▶ Records for this exercise:
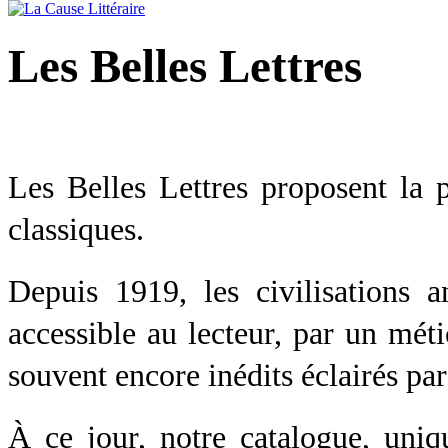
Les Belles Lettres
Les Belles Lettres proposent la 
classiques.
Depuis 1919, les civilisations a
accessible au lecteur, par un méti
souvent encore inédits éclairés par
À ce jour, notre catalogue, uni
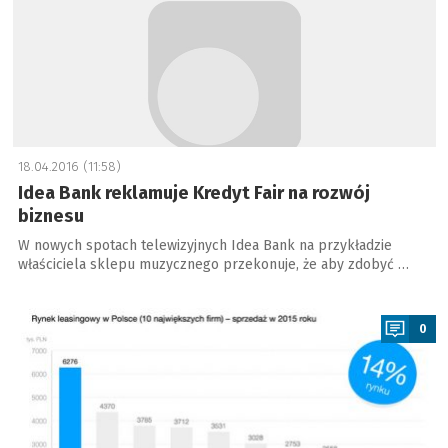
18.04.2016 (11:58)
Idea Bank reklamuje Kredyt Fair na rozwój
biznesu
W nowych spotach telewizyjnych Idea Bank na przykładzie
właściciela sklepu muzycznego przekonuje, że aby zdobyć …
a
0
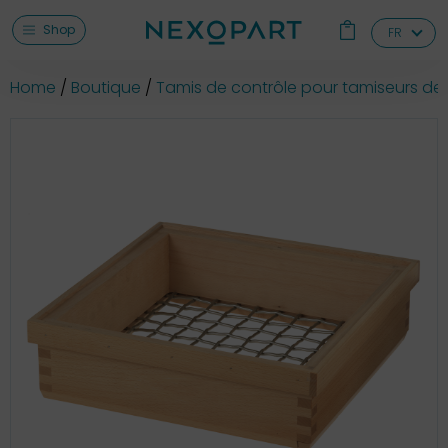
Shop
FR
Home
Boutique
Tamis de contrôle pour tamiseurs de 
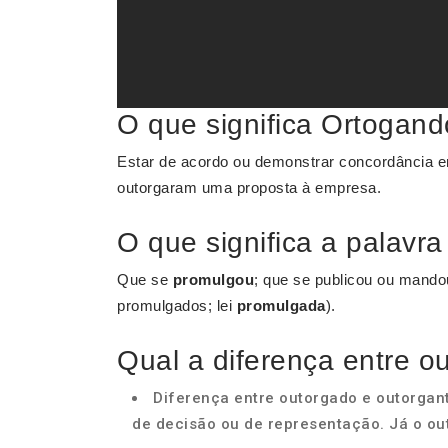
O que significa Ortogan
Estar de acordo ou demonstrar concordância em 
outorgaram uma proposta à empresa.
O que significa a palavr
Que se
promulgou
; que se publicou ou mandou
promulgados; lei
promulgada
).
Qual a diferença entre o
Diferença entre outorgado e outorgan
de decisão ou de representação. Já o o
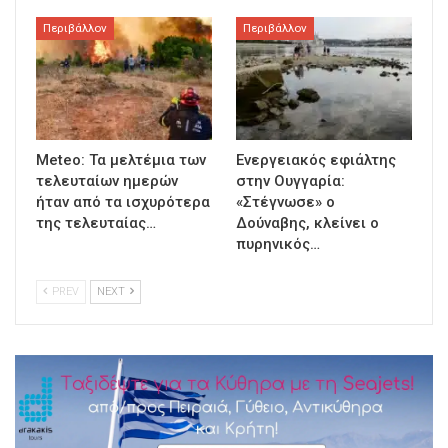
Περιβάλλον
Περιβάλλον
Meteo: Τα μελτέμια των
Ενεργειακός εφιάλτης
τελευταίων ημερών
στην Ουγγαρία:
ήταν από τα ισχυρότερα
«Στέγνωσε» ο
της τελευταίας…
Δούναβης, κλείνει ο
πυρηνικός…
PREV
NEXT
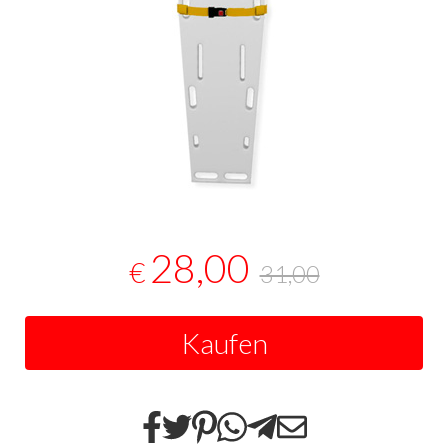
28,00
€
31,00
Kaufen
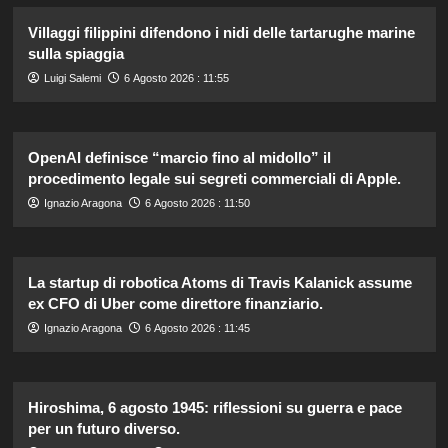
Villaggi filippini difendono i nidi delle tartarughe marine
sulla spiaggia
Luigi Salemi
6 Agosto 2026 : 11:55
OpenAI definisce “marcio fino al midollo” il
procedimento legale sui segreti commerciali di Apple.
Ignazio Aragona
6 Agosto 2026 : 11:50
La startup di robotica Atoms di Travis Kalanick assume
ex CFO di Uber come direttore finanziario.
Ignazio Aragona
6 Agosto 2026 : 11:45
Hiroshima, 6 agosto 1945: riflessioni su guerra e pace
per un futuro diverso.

▶ Required action: From the data above, copy each line that has the string "Belles".

▶ Output:
Les Belles Lettres
Les Belles Lettres proposent la 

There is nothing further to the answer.